Just factory reset. Mine did that on stock and the problem was solved with a reset.

Sent from my DROID BIONIC using Tapatalk 2


----------



## darkstarsinner (Dec 23, 2011)

Well I've reset a couple of times and each time I got the same result. Today i just wiped the cache and the temp seems to have gone down but the battery was still so bad that while driving to work playing Pandora and charging the battery was still dying faster than it could charge. Got to work and only had half a charge left when it was full when I hit the road. I see that my display is taking a toll so i turned the brightness down to half way. We'll see tomorrow how it goes.

Sent from my DROID BIONIC using Xparent Red Tapatalk 2


----------



## Drop Knowledge (Dec 26, 2011)

Noob question...sorry.

I'm trying to flash ICS to a Bionic for work/testing purposes, but haven't mingled w/ it's dev community at all, or w/ Moto phones in general (though I do have experiencing flashing/modding). I have both root and CWM recovery, but am old a very old build version (5.5.886...). I'm wondering what it would take to get from where I am to the .232 ICS leak?

I've been doing some reading, but with all these build versions needing to be flashed back and forth I'm a little lost. Any help would be appreciated, and I apologize again.


----------



## smilepak (Aug 11, 2011)

WHAT?! No new leak this week? ahahah


----------



## lancerday (Jan 10, 2012)

I'm on stock .905 rooted with a Nandroid backup. If I flash the .232 ICS leak, will I be able to simply CWM restore to my Nandroid backup to get back on .905 (for the update path)?


----------



## DrJay (Mar 6, 2012)

lancerday said:


> I'm on stock .905 rooted with a Nandroid backup. If I flash the .232 ICS leak, will I be able to simply CWM restore to my Nandroid backup to get back on .905 (for the update path)?

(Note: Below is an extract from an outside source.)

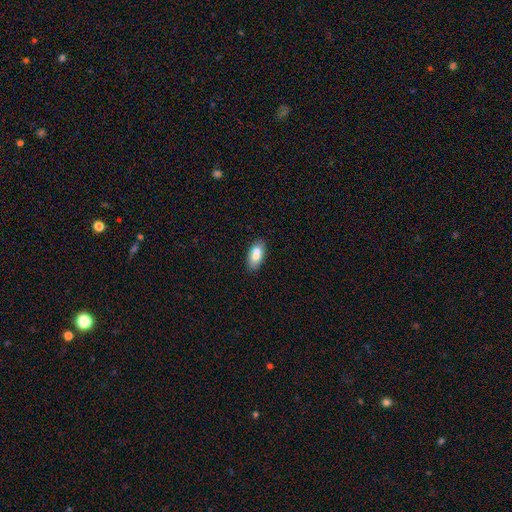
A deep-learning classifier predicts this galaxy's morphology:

NO! The kernel gets changed... If you go to the ics leak, you will have to RSD to 902 then ota to 905 THEN restore your nandroid backup

Sent from my ICS DROID BIONIC using my fingers


----------



## meandg5 (Sep 23, 2011)

So far, I'm liking this .232!! Nice and smooth, no glitchs or FC's.


----------



## lancerday (Jan 10, 2012)

DrJay said:


> NO! The kernel gets changed... If you go to the ics leak, you will have to RSD to 902 then ota to 905 THEN restore your nandroid backup
> 
> Sent from my ICS DROID BIONIC using my fingers


Thanks! Glad I know before I flashed it!


----------